Professors and students appear in the curving corridors of the ENR2 building to listen to a classical guitar session. The harmony wafts toward the sky.
Jose Luis Puerta practices the same composition for an hour, wiggling his fingers after missing a tough string of notes. He takes a deep breath and smiles at strangers as they get a closer look.
“You definitely feed off the crowd when you perform,” Puerta says. “You can tell if they are paying attention. You connect with them.”
Puerta is a doctoral student of guitar performance and ethnomusicology in the University of Arizona’s Bolton Guitar program. His main focus: grueling preparation for end-of-semester performances critiqued by three to five professors.
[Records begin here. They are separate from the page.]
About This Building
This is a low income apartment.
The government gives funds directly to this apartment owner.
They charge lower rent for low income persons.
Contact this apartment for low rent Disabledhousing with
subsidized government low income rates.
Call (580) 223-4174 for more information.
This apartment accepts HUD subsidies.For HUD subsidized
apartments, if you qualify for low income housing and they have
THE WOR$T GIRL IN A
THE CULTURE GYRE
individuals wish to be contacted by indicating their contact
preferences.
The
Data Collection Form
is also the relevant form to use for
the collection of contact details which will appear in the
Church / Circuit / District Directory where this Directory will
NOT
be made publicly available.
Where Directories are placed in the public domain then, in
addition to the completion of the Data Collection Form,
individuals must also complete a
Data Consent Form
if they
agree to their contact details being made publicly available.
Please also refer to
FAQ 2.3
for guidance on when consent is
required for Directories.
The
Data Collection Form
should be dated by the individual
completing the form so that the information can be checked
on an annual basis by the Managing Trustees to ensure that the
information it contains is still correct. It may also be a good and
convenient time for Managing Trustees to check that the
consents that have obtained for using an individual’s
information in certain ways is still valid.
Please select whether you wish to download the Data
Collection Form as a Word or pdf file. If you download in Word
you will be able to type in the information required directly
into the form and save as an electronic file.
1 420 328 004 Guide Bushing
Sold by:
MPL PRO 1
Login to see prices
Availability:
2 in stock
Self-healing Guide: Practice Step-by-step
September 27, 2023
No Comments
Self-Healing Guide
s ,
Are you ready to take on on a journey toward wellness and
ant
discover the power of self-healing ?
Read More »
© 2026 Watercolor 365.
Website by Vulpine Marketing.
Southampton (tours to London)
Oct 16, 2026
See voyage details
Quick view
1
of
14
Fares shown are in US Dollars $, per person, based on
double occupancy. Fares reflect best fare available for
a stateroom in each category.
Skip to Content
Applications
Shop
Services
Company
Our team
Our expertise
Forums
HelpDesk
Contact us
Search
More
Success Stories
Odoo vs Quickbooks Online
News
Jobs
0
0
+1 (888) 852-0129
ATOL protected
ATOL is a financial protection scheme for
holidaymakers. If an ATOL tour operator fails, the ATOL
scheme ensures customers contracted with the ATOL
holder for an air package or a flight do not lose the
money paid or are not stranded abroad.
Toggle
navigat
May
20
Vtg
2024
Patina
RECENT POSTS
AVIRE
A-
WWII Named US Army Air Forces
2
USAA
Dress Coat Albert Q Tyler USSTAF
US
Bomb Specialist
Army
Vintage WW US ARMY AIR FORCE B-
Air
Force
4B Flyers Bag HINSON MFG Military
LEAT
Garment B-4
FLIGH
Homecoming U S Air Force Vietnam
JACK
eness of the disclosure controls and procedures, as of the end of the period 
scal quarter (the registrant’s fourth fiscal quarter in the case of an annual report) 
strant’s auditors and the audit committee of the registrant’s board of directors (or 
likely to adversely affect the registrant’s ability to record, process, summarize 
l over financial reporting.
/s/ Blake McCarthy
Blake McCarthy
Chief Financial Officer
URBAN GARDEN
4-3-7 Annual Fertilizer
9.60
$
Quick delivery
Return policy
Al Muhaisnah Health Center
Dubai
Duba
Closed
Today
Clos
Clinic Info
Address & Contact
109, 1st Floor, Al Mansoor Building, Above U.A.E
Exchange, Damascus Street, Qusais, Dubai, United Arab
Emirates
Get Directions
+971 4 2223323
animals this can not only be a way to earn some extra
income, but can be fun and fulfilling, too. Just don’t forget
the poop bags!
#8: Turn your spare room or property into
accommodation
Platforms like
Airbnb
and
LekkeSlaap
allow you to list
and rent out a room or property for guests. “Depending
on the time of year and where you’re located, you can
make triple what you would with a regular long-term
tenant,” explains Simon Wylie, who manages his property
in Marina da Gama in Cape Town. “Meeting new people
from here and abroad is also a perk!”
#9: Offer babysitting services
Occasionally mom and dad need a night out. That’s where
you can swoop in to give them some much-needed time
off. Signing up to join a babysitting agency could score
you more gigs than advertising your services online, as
Puerta practices up to seven hours a day amid a hectic schedule of classes, teaching, and conducting.
Puerta grew up in Puerto Rico where playing the guitar at age 13 was simply in the cards. He also played clarinet and sang in the chorus at his performing arts high school, but nothing stuck except the guitar.
“I remember thinking, ‘Oh, this is great. I want to try this,’” Puerta says. “I thought guitar was something just for adults, but when I tried it, it just clicked.”
He graduated from the UA in 2009 with a master’s degree in music and will complete his doctoral degree this spring.
On most days, Puerta wakes early to practice for a couple of hours before leaving to teach guitar in the Tucson public schools.
“I am practicing a contrapuntal,” he says.
“Imagine you have one melody, and everything else is a variation of it,” he explains. “You need to make it sound like three or four guitars playing at the same time, but it is just you.”
He will memorize several complex pieces for his semester final, an hour-long concert. “Hard passages can last 10 seconds during a performance, but take two months to learn,” he says. At some point it becomes muscle memory.
Puerta’s top hand strums the guitar, playing one part of the composition, while his bottom hand engages another part of the brain, holding the tempo. The components of music performance — pitch, rhythm, contour, and timbre — stimulate distinct parts of the mind.
Even with muscle memory intact, Puerta’s nerves kick in before doctoral concerts and competitions. It’s fight or flight.
“Your senses are so alert and you can hear everything,” he says. “I get so nervous that my hands get tight and it makes it hard to perform.”
Taking deep breaths helps. After a few minutes of playing, he eases into a performance. But performance anxiety can wipe away months of practice in a moment.
“There are high demands on our doctoral students,” says Janet Sturman, associate dean of the UA Graduate College and Puerta’s music professor. “Preparation can overshadow the love that also comes with playing music.”
Puerta’s worst time was during a competition. “My mind went completely blank,” he says. “I had to start over. It was horrible.”
So he keeps practicing. He wants to be as prepared as possible. He strums, adjusts into a steady square posture, and fixes his eyes on the sheet music in front of him. Never blinking, he connects his fingers to the guitar strings. Crisp sound sensations fill the air while listeners at ENR2 enjoy the informal concert.